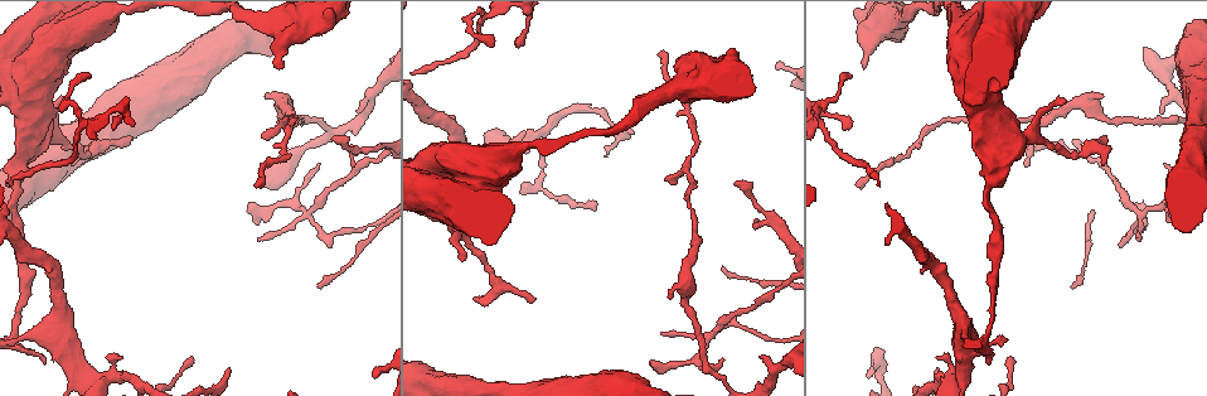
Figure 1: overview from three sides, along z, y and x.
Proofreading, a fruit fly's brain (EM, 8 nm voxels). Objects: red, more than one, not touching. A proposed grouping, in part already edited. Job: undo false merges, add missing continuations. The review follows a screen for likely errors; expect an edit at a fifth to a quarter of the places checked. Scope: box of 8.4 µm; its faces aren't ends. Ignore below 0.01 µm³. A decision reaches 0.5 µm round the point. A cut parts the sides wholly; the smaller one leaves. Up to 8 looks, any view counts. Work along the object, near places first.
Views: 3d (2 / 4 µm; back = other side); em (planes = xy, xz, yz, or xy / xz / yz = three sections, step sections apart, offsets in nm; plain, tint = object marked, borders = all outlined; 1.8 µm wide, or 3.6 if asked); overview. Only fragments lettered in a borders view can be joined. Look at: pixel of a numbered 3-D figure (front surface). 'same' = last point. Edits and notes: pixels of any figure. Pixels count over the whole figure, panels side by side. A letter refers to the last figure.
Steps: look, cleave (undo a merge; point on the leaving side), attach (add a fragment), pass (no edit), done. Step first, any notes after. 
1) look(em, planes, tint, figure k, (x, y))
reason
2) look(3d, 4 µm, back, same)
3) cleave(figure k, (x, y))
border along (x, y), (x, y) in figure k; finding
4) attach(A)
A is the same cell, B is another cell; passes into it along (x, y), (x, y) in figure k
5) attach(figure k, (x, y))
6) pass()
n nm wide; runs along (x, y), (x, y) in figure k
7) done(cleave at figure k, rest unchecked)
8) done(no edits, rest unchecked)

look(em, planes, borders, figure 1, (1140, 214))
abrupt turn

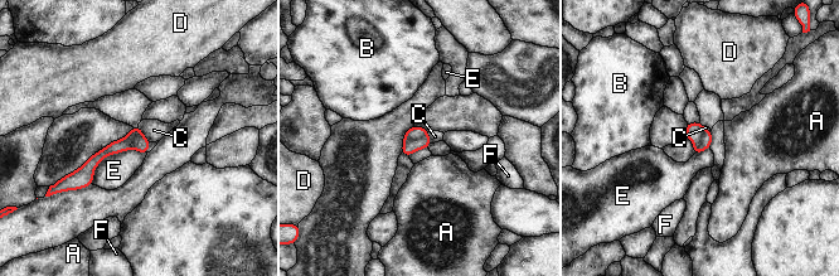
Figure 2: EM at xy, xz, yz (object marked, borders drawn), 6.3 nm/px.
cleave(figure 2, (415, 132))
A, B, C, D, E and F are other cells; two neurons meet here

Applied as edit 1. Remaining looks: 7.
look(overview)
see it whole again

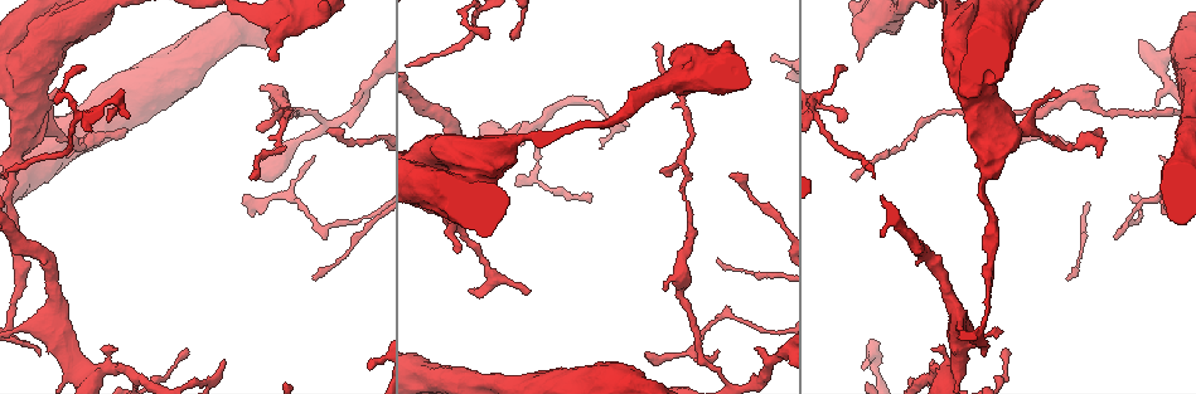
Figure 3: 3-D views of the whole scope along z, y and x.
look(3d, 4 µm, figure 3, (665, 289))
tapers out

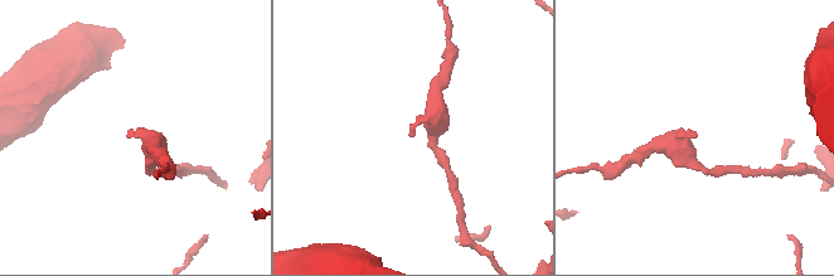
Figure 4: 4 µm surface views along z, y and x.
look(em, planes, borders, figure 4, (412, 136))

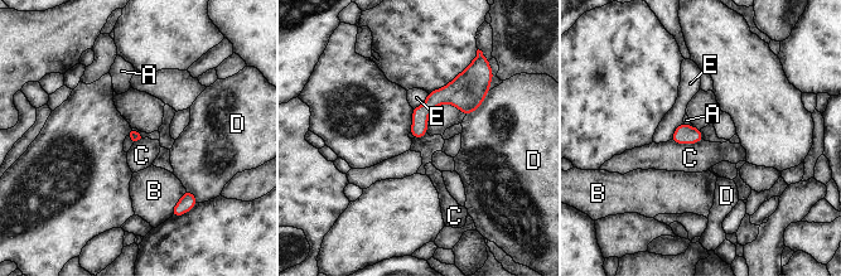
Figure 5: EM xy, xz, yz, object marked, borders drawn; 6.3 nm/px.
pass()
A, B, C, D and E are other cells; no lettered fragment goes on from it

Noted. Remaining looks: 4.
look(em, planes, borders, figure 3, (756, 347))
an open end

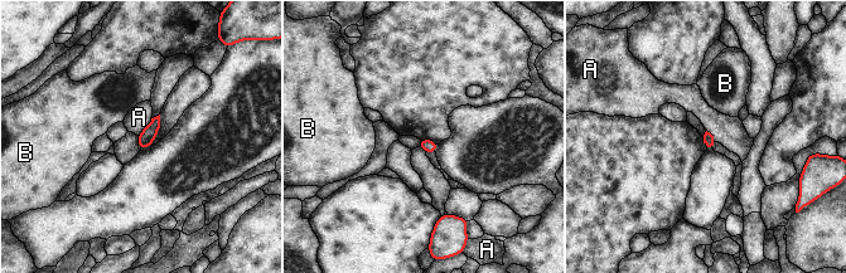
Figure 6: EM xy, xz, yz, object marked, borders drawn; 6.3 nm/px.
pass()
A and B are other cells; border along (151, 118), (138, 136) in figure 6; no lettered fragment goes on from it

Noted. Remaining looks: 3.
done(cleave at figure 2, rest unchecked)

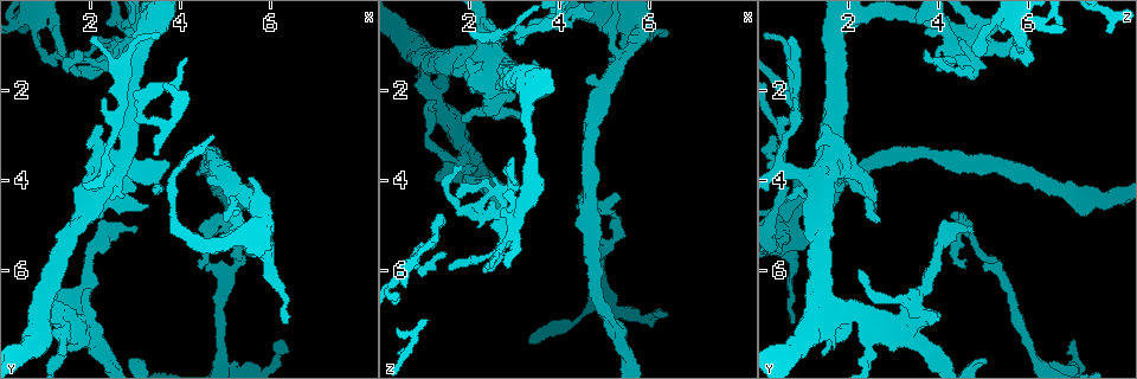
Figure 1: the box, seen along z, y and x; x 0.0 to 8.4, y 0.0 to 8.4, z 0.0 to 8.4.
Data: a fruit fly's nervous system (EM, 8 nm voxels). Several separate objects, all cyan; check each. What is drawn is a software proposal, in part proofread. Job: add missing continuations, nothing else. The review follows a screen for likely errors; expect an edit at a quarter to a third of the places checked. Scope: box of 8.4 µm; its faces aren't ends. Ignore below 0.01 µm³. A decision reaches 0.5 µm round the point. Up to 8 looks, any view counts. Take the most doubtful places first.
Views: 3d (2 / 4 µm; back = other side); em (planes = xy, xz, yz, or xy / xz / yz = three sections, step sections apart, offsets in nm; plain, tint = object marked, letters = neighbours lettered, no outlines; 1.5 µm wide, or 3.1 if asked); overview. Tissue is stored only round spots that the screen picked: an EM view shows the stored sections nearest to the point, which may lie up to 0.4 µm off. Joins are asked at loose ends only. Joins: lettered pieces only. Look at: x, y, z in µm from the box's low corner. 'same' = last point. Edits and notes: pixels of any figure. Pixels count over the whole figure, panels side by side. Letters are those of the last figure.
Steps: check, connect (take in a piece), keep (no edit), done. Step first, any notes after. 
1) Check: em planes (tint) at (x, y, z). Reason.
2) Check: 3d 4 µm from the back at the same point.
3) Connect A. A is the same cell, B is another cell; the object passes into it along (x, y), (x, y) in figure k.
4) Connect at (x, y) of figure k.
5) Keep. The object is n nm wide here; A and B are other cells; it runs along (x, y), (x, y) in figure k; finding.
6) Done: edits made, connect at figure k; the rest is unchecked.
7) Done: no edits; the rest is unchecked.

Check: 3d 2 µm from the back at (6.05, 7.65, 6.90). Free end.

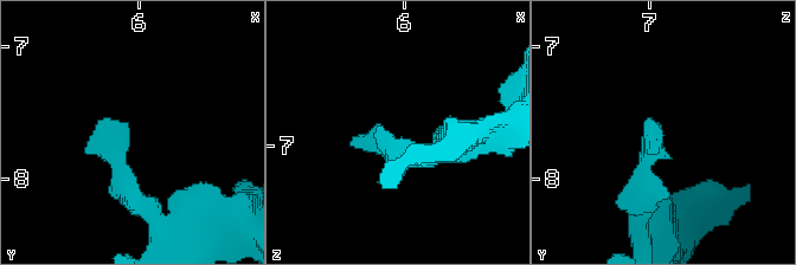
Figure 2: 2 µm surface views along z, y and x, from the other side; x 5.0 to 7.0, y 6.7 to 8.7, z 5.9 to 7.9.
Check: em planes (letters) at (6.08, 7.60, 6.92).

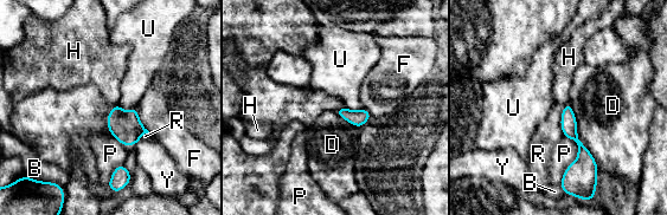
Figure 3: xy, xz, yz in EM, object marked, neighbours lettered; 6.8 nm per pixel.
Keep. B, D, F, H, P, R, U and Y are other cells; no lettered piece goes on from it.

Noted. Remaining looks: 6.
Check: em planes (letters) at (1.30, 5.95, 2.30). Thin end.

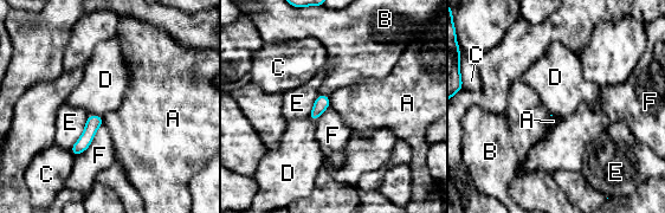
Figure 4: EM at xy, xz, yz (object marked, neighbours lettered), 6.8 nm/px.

#### Work instructions
Where does "Pixels" appear in the listing? Show every line that has it.

#### Solution to this exercise
Views: 3d (2 / 4 µm; back = other side); em (planes = xy, xz, yz, or xy / xz / yz = three sections, step sections apart, offsets in nm; plain, tint = object marked, borders = all outlined; 1.8 µm wide, or 3.6 if asked); overview. Only fragments lettered in a borders view can be joined. Look at: pixel of a numbered 3-D figure (front surface). 'same' = last point. Edits and notes: pixels of any figure. Pixels count over the whole figure, panels side by side. A letter refers to the last figure.
Views: 3d (2 / 4 µm; back = other side); em (planes = xy, xz, yz, or xy / xz / yz = three sections, step sections apart, offsets in nm; plain, tint = object marked, letters = neighbours lettered, no outlines; 1.5 µm wide, or 3.1 if asked); overview. Tissue is stored only round spots that the screen picked: an EM view shows the stored sections nearest to the point, which may lie up to 0.4 µm off. Joins are asked at loose ends only. Joins: lettered pieces only. Look at: x, y, z in µm from the box's low corner. 'same' = last point. Edits and notes: pixels of any figure. Pixels count over the whole figure, panels side by side. Letters are those of the last figure.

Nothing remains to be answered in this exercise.